In this connection, I observe that the complaint escaped being demurrable — I think it was — by reciting that'•’a ridge of ice two inches high had formed, “and constituted a dangerous obstruction thereon.” But as has already been noted, neither Mrs. Catón or Pappas testified that she stumbled or tripped over the “obstruction.” I think candor forces the conclusion that she slipped and fell on the ice between the curb and the traffic ruts in the snow, under weather conditions that were normal at the time.
But assuming there was an obstruction which caused her to fall, I think there was no such showing of constructive notice as to entitle the question to be submitted to the jury. There is nothing in the record to indicate that the “obstruction” was a remnant of the storm of January 9th. While the intersection at 24th and Stout streets is not one of the busiest corners in Denver, there is a lot of motor vehicle and pedestrian traffic there, and with the relatively high temperatures above freezing during the days from the 9th to the 13th of January, the effects of the first storm must have been dissipated. This being true, the “obstruction” was the result of the storm occurring on the 13th and 14th, and no one would contend that the city must keep its streets and crosswalks completely free from ice and snow when a storm is in progress. The temperature was above freezing during the day of the 14th, so the “obstruction” must have been formed on the night of the 14th when the temperature dropped to eight degrees. In my read*178ing of the cases on the subject, I do not find any where the city was charged with constructive notice under circumstances approximating this situation. 43 C.J. 1026, note (b).
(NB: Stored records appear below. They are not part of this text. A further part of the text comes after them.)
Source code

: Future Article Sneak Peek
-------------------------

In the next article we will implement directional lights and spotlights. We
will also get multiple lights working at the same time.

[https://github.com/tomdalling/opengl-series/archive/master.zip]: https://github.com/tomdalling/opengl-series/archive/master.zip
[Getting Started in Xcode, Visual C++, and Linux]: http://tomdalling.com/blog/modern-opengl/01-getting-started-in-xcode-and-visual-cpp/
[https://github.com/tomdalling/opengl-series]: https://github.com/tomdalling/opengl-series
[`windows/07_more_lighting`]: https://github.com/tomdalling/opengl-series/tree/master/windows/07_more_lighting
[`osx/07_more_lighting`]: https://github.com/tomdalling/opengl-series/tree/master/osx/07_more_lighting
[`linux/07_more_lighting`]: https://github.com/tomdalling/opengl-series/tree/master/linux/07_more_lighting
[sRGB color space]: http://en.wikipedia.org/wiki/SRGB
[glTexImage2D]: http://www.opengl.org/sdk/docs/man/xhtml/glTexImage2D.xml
There seems to be only one case in this jurisdiction where recovery was allowed for injury on a crosswalk caused by falling on ice. That is the case of Denver v. Cochran,. 17 Colo. App. 72, 67 Pac. 23. But in that case it. will be noted that the dangerous condition had existed for several weeks, the city having actual notice, and could have by the exercise of reasonable care, remedied the situation. The court said: “This finding brought the case within the law requiring the city to maintain the crossing in a reasonably safe condition.” On the other hand, the same court held, where there was no notice, as follows: “The city had no actual notice of the existence of the defect. None of its officers had been told of it, nor was it made to appear that any of them had acquired information about it. No evidence was given to show that the defect had existed for any length of time whereby knowledge could be presumed to have been brought home to the city. Nobody seems to have known about it, and if the hole was there before the day of the accident, it is probable the defect had not existed more than two or three days.” (Italics are ours.) Denver v. Saulcey, 5 Colo. App. 420, 38 Pac. 1098.
Defendant in error relies strongly on the recent case of Alamosa v. Johnson, 99 Colo. 134, 60 P. (2d) 1087. In that instance, it was “an icy sidewalk upon which plaintiff was obliged to step,” and the city had actual notice of the dangerous condition.
I think defendant in error failed to show any violation of duty which the law imposes upon a municipality under a factual situation as herein disclosed. O’Donnell v. City of Butte, 65 Mont. 463, 211 Pac. 190.